● Directions: Would you reproduce the data below exactly, please, leaving out its images?

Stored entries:

————————

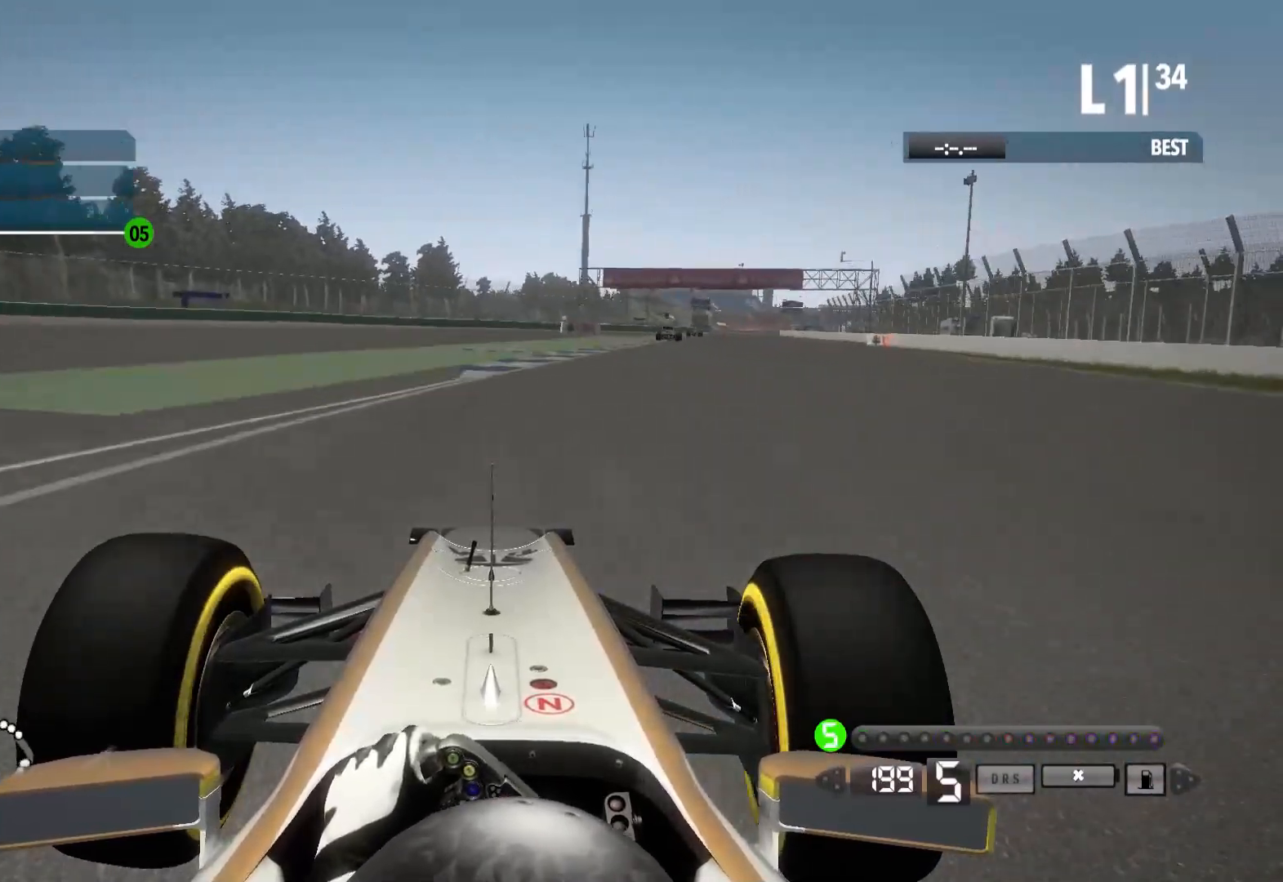
{"dt_ms": 500, "buttons": ["R2"], "left_stick": "right", "right_stick": "center", "events": []}
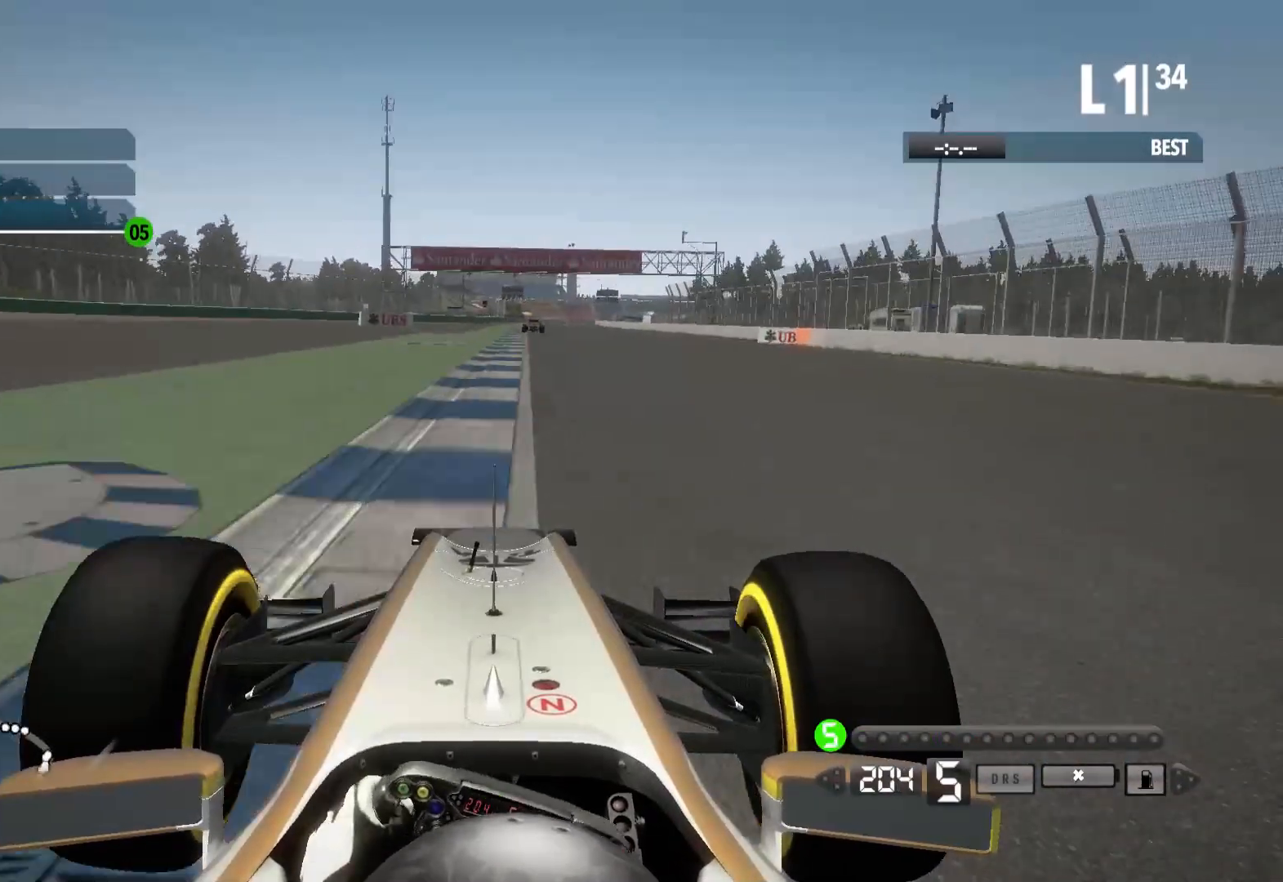
{"dt_ms": 500, "buttons": ["R2", "DPAD_UP"], "left_stick": "center", "right_stick": "center", "events": [[33, "left_stick", "center"], [117, "DPAD_UP", "down"], [217, "DPAD_UP", "up"], [483, "DPAD_UP", "down"]]}
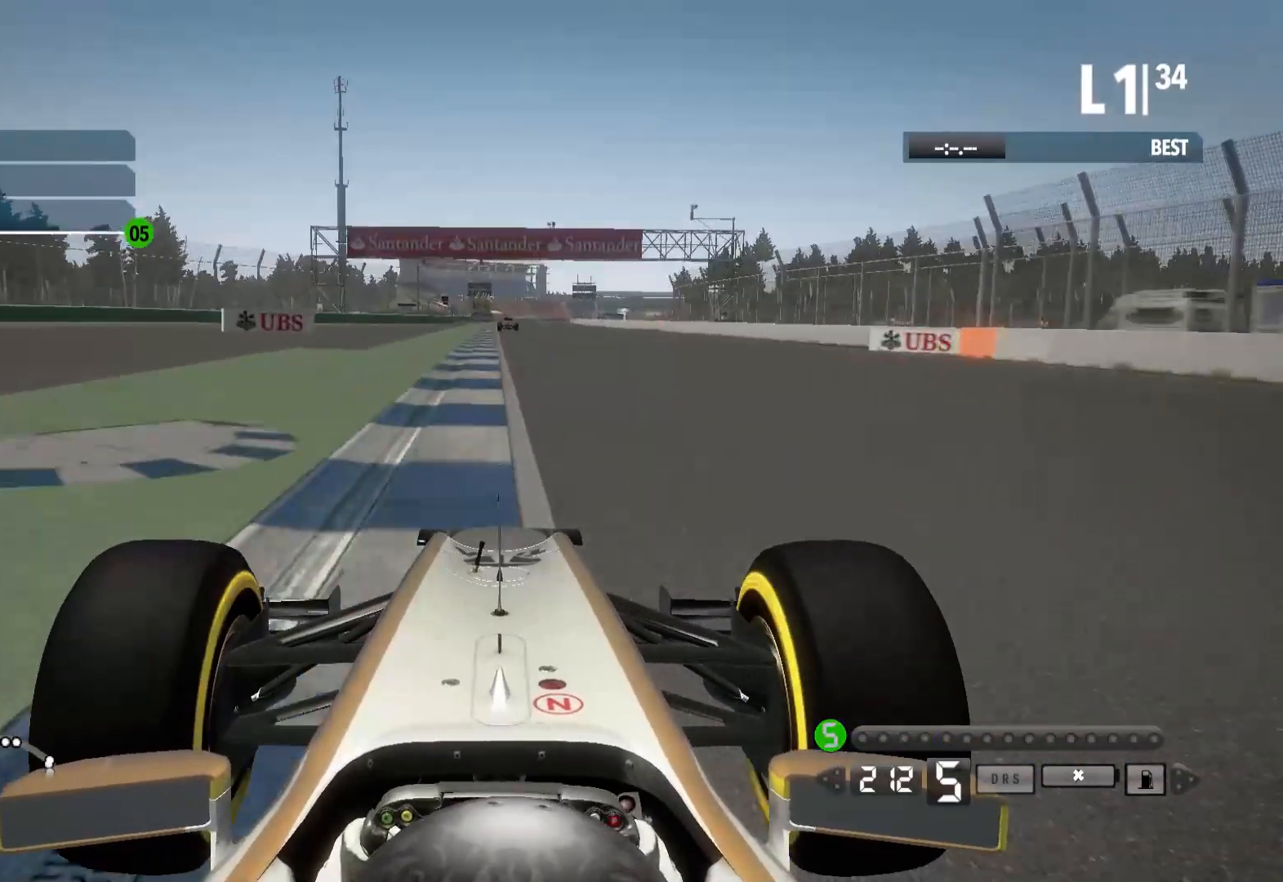
{"dt_ms": 500, "buttons": ["R2"], "left_stick": "center", "right_stick": "center", "events": [[67, "DPAD_UP", "up"], [233, "DPAD_DOWN", "down"], [333, "DPAD_DOWN", "up"]]}
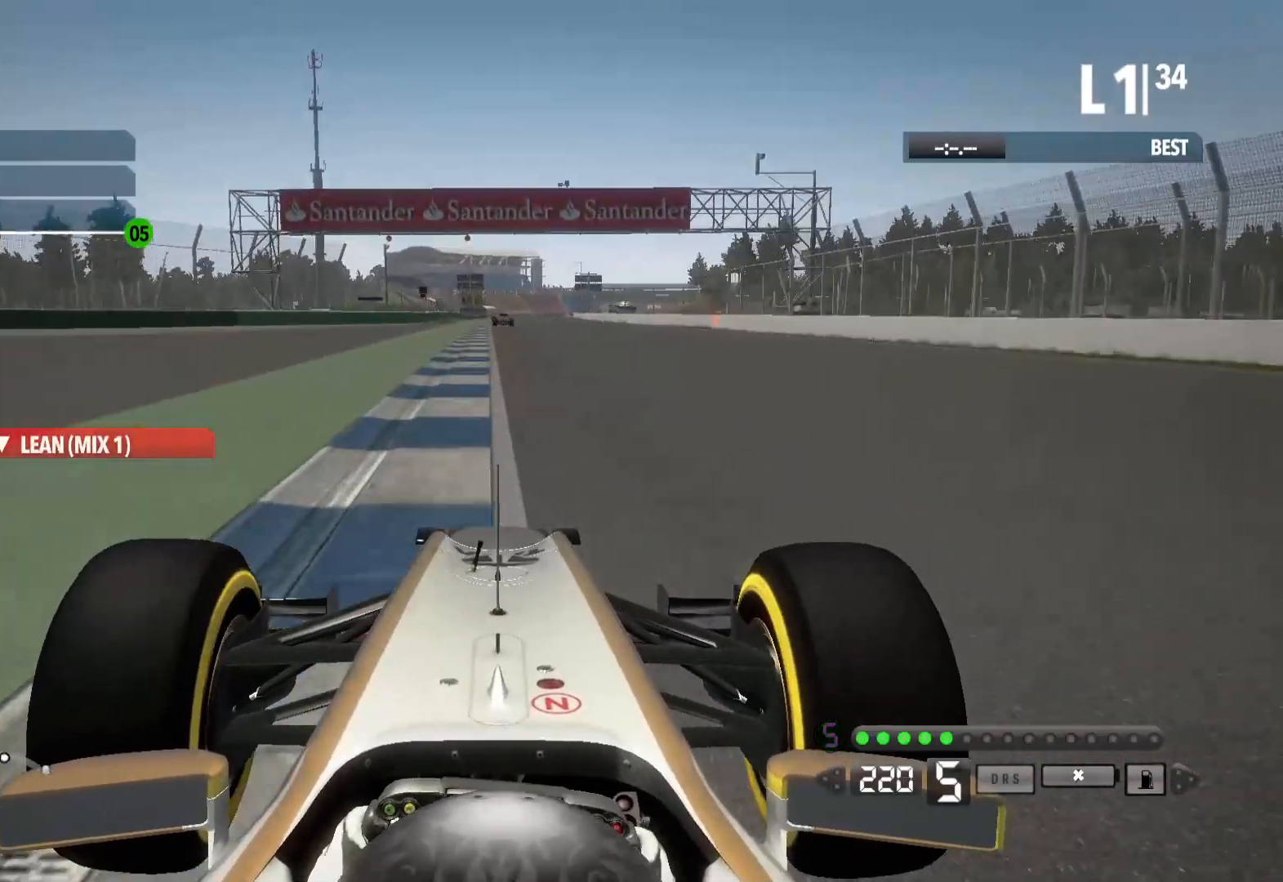
{"dt_ms": 500, "buttons": ["R2"], "left_stick": "center", "right_stick": "center", "events": [[283, "left_stick", "left"], [500, "left_stick", "center"]]}
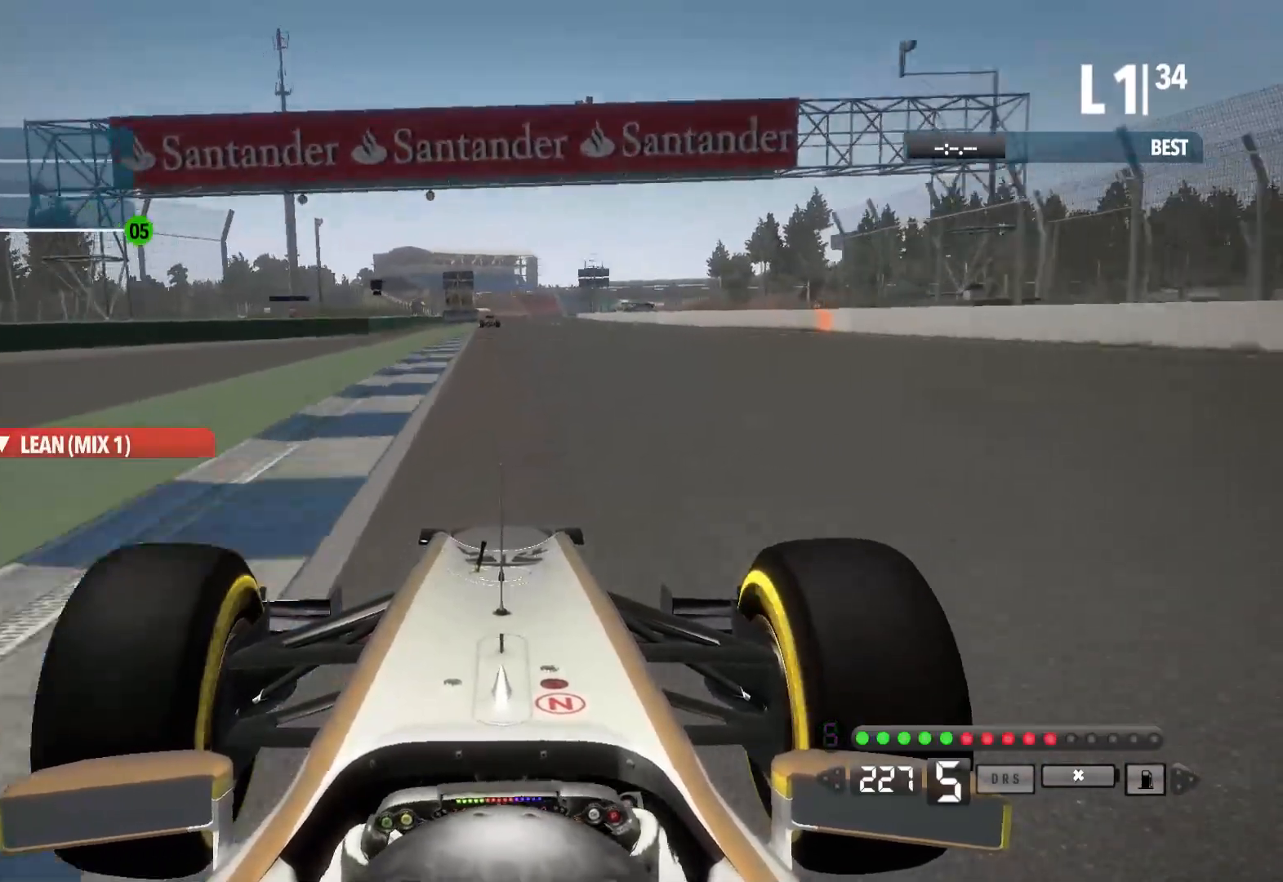
{"dt_ms": 500, "buttons": ["R2"], "left_stick": "center", "right_stick": "center", "events": [[250, "left_stick", "left"], [400, "left_stick", "center"]]}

————————

● Answer box:
{"dt_ms": 500, "buttons": ["R2"], "left_stick": "right", "right_stick": "center", "events": []}
{"dt_ms": 500, "buttons": ["R2", "DPAD_UP"], "left_stick": "center", "right_stick": "center", "events": [[33, "left_stick", "center"], [117, "DPAD_UP", "down"], [217, "DPAD_UP", "up"], [483, "DPAD_UP", "down"]]}
{"dt_ms": 500, "buttons": ["R2"], "left_stick": "center", "right_stick": "center", "events": [[67, "DPAD_UP", "up"], [233, "DPAD_DOWN", "down"], [333, "DPAD_DOWN", "up"]]}
{"dt_ms": 500, "buttons": ["R2"], "left_stick": "center", "right_stick": "center", "events": [[283, "left_stick", "left"], [500, "left_stick", "center"]]}
{"dt_ms": 500, "buttons": ["R2"], "left_stick": "center", "right_stick": "center", "events": [[250, "left_stick", "left"], [400, "left_stick", "center"]]}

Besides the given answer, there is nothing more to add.